The use of embedding vector comparison to match question and solution data with elements of a domain-specific concept hierarchy constitutes a non-abstract application of machine learning. Rather than merely returning data in response to queries, the system infers user deficiencies, maps them to conceptual elements, and generates sequential guidance. This method improves the technical functioning of chatbot systems by enabling context-sensitive, multi-step reasoning, which would not be possible using conventional rule-based or static architectures.

Next, the query generation module 230 may determine the deficiency information DI related to the concepts the user lacks (S420).

As some examples, the query generation module 230 may determine some of the required information RI as the deficiency information DI related to the concepts the user lacks based on the generated required information RI and the received request for help data HD. For example, the query generation module 230 may determine concepts corresponding to keywords included in the request for help data HD out of at least one piece of the required information RI as the deficiency information DI.

More particularly, the determination unit 233 may determine some of the required information RI as the deficiency information DI related to the concepts the user lacks based on the required information RI and the received request for help data HD. As some examples, the determination unit 233 may determine the concepts corresponding to the keywords included in the request for help data HD out of at least one piece of the required information RI as the deficiency information DI.

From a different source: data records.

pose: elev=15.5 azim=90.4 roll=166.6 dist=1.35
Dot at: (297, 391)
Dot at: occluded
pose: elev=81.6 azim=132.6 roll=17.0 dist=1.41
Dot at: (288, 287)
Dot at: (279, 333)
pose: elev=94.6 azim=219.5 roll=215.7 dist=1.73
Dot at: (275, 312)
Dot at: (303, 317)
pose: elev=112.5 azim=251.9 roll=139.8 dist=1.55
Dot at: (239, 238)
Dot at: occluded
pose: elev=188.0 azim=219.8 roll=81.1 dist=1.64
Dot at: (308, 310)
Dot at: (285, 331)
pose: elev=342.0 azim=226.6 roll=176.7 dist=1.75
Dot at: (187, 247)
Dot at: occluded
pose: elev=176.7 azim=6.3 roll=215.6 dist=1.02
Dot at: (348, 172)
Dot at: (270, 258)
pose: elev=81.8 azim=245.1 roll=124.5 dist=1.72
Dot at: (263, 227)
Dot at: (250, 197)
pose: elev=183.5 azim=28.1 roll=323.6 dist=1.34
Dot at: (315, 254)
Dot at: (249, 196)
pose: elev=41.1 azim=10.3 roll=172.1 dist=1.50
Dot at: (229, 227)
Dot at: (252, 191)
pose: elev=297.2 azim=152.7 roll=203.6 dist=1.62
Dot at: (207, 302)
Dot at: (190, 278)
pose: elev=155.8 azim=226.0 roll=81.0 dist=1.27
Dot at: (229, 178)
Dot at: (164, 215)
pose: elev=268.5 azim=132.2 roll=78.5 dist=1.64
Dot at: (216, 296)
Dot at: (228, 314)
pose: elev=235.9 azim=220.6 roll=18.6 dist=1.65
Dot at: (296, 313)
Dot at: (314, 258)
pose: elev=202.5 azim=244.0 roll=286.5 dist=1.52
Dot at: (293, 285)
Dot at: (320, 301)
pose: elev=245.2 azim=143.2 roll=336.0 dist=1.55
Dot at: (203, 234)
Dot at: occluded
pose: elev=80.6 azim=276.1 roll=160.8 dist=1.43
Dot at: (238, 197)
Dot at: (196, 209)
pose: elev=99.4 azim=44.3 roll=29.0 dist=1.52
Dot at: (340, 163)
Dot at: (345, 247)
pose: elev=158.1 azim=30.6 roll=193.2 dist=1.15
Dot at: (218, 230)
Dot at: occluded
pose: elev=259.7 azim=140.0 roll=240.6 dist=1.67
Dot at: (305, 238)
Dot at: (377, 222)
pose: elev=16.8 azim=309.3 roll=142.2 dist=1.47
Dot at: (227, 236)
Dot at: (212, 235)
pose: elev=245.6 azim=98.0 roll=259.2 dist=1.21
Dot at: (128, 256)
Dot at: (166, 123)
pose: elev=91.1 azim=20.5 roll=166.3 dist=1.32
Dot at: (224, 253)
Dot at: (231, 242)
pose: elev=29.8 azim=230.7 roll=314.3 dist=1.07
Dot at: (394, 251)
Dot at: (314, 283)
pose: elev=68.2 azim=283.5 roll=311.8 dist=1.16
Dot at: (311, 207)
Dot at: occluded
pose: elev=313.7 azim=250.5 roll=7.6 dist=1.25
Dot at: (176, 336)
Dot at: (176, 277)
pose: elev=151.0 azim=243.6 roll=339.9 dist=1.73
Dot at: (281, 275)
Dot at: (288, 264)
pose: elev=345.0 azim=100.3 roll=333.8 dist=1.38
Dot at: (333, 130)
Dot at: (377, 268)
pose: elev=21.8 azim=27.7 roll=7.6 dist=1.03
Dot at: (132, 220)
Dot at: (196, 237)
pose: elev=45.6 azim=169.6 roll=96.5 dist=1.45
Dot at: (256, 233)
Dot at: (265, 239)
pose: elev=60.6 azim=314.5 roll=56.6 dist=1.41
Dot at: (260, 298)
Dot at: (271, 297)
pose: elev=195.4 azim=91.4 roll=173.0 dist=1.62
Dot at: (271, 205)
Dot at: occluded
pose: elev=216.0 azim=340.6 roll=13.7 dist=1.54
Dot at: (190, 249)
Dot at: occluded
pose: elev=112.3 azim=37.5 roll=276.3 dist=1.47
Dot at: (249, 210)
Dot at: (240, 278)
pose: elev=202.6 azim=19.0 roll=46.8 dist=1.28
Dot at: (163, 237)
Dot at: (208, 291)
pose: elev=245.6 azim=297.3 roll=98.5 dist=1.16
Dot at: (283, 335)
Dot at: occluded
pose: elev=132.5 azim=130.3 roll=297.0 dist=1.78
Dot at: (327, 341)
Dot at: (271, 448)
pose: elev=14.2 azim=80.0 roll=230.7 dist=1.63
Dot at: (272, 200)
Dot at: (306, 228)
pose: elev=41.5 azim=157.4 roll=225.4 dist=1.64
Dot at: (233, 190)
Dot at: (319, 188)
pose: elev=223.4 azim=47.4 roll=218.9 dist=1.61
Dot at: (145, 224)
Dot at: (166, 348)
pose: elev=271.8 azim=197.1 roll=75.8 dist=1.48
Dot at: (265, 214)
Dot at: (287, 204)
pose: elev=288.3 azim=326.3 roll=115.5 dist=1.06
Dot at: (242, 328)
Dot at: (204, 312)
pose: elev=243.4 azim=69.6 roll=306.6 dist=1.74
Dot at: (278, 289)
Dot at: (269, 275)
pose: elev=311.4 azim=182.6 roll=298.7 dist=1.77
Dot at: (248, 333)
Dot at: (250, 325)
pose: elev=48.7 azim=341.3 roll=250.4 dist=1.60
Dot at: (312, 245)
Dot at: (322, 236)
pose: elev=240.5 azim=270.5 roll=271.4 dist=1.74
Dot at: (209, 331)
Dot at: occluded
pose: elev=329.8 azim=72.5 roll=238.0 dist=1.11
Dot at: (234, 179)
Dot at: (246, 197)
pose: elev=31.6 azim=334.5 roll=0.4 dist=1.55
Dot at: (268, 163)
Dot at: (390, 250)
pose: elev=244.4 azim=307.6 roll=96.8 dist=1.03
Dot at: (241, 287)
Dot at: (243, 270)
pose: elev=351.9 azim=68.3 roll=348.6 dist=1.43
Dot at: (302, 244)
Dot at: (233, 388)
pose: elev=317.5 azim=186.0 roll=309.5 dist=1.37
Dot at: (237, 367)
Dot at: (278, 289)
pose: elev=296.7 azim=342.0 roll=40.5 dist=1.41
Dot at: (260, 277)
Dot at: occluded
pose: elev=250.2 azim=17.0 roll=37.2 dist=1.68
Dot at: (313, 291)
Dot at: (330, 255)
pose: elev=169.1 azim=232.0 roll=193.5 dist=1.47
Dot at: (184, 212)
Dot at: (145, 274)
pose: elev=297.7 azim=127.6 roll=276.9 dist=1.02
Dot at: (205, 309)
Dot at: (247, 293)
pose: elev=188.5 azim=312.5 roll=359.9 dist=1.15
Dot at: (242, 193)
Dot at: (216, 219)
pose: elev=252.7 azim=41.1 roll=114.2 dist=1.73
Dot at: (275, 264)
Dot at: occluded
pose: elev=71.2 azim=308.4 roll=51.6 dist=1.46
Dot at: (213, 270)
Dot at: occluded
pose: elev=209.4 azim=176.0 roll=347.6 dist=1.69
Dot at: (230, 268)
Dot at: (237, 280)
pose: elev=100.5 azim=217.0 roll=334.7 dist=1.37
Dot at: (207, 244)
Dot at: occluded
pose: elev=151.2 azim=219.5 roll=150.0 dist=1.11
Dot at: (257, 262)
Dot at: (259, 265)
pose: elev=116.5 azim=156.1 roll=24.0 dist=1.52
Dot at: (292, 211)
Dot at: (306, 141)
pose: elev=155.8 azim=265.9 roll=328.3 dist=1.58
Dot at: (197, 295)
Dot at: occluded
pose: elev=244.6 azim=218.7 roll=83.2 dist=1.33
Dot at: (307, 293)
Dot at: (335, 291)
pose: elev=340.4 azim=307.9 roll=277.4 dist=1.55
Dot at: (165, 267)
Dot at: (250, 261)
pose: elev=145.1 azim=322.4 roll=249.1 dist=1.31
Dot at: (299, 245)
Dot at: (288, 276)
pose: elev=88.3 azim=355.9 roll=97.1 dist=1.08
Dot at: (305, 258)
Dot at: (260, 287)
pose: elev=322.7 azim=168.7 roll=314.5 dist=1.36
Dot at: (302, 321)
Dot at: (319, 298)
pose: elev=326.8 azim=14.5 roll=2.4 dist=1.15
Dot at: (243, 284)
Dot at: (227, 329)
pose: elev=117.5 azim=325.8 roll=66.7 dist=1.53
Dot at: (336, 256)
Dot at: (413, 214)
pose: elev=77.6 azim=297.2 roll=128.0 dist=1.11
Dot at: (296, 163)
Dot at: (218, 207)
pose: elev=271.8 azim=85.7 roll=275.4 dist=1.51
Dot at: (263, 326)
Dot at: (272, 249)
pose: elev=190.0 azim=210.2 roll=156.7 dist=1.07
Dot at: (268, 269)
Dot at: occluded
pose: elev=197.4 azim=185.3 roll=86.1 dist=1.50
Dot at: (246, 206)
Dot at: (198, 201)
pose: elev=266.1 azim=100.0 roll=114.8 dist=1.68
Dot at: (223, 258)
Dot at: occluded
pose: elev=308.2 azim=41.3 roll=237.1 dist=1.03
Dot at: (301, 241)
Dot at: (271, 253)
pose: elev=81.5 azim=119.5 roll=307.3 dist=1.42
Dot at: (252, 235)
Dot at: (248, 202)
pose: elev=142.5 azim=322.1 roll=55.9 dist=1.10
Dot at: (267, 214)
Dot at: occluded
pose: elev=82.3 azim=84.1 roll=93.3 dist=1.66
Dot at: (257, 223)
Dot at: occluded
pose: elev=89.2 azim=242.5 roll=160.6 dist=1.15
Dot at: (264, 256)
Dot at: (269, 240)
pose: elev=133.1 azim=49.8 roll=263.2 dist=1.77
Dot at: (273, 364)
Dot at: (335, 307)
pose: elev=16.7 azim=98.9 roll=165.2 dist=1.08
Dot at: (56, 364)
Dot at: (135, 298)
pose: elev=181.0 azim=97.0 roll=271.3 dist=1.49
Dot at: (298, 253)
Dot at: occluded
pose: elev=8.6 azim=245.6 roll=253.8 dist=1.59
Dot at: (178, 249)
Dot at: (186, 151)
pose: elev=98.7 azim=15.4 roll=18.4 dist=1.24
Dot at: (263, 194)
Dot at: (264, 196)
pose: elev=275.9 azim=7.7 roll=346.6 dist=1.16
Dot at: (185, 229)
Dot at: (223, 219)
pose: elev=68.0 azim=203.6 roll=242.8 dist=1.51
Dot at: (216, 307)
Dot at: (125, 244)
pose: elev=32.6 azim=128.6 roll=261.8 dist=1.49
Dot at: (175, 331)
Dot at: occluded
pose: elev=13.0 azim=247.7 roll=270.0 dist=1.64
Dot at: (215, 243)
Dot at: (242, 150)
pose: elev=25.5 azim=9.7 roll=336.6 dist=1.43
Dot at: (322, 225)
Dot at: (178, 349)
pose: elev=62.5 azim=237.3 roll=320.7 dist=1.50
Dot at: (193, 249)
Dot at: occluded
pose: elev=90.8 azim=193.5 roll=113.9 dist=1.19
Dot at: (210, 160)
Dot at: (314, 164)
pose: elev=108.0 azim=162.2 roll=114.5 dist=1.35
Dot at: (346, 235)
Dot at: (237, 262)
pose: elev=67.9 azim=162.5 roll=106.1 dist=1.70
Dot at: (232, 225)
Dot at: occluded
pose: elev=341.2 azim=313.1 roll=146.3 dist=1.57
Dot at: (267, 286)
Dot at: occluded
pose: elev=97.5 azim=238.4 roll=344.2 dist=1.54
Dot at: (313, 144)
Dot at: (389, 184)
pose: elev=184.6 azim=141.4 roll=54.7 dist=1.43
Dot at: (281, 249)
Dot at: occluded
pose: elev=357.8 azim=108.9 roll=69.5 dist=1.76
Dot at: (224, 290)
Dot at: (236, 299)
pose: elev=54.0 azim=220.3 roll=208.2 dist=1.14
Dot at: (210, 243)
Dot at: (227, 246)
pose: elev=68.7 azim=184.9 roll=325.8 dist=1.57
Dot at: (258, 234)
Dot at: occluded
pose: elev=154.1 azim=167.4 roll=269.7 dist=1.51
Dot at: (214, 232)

For example, the determination unit 233 may extract query features (hereinafter referred to as “QF”) from the request for help data HD and then determine the concepts corresponding to the query features QF extracted from the required information RI as the deficiency information DI. In this case, the query features QF may include features that are determined for the user to be ignorant of, i.e., not to know of, in the request for help data HD entered by the user. Describing by taking an example, since the text contained in the request for help data HD, such as “I am not quite sure specifically which triangles are similar to each other and what variables should be assigned to solve the question,” describes that the user does not know the concept of “similarity,” as shown in FIG. 10c, the determination unit 233 may determine the concept of “similarity” as the query feature QF, and determine the concept of “similarity” corresponding to the query feature QF extracted from the required information RI and the sub-concept of “similarity in isosceles right triangles” included therein as the deficiency information DI.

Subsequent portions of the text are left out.